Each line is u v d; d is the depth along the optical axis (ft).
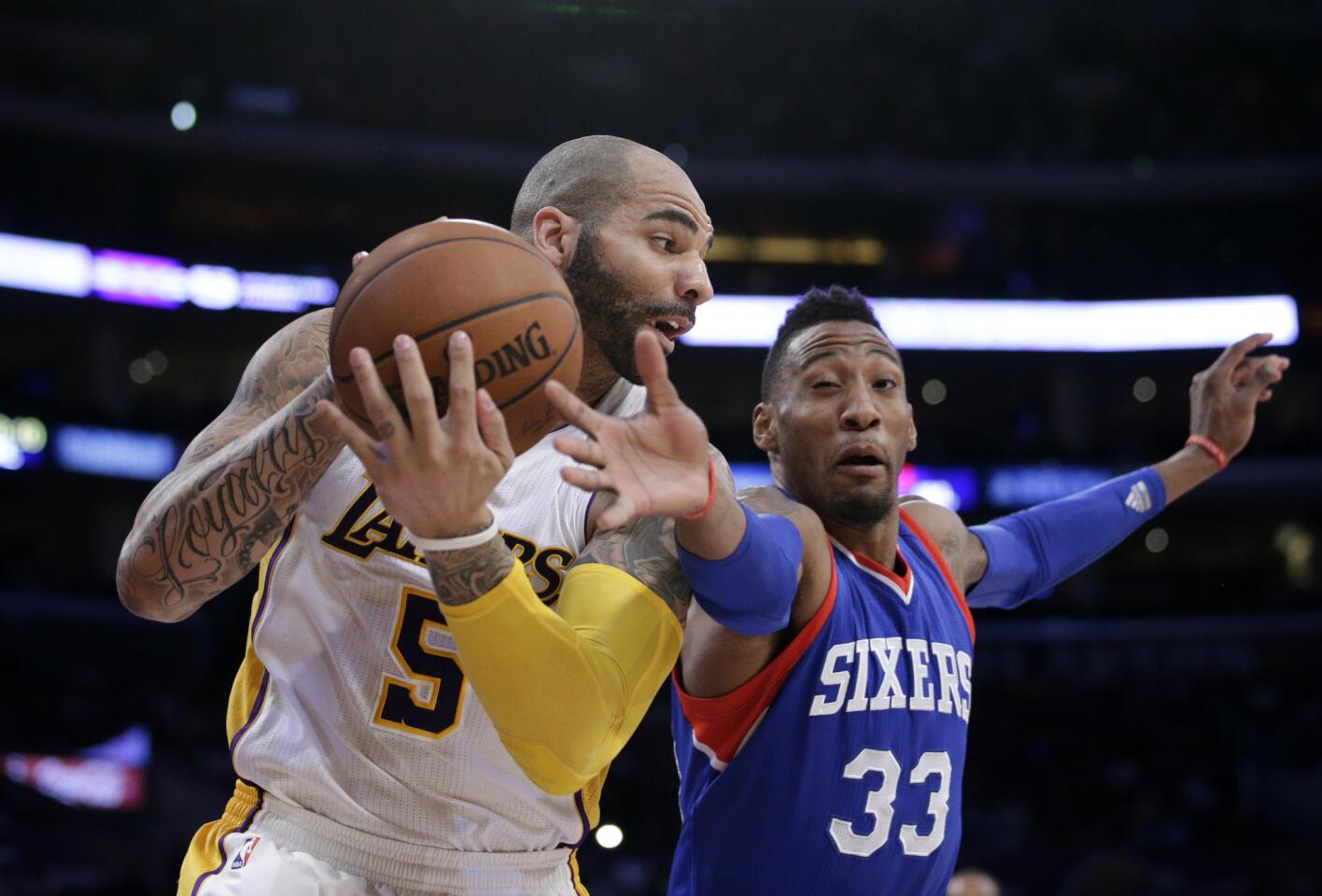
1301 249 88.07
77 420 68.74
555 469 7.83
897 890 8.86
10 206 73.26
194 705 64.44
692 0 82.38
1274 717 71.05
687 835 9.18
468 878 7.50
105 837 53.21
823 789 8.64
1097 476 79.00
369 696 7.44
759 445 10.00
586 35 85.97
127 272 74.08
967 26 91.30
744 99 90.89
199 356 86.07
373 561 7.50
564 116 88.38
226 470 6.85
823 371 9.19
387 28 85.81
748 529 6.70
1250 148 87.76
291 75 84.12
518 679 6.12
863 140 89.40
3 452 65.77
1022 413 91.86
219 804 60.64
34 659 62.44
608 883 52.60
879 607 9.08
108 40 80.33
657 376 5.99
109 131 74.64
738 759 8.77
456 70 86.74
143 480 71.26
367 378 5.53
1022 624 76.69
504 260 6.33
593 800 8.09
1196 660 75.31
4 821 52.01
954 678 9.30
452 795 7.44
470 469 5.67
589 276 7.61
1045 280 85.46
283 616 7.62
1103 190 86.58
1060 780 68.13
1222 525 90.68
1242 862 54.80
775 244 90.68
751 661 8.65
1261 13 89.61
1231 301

+++

What the task requires:
Leaving out all lines before the one containing "748 529 6.70", copy that line and the rest through the end of the listing above exactly.

Output below:
748 529 6.70
1250 148 87.76
291 75 84.12
518 679 6.12
863 140 89.40
3 452 65.77
1022 413 91.86
219 804 60.64
34 659 62.44
608 883 52.60
879 607 9.08
108 40 80.33
657 376 5.99
109 131 74.64
738 759 8.77
456 70 86.74
143 480 71.26
367 378 5.53
1022 624 76.69
504 260 6.33
593 800 8.09
1196 660 75.31
4 821 52.01
954 678 9.30
452 795 7.44
470 469 5.67
589 276 7.61
1045 280 85.46
283 616 7.62
1103 190 86.58
1060 780 68.13
1222 525 90.68
1242 862 54.80
775 244 90.68
751 661 8.65
1261 13 89.61
1231 301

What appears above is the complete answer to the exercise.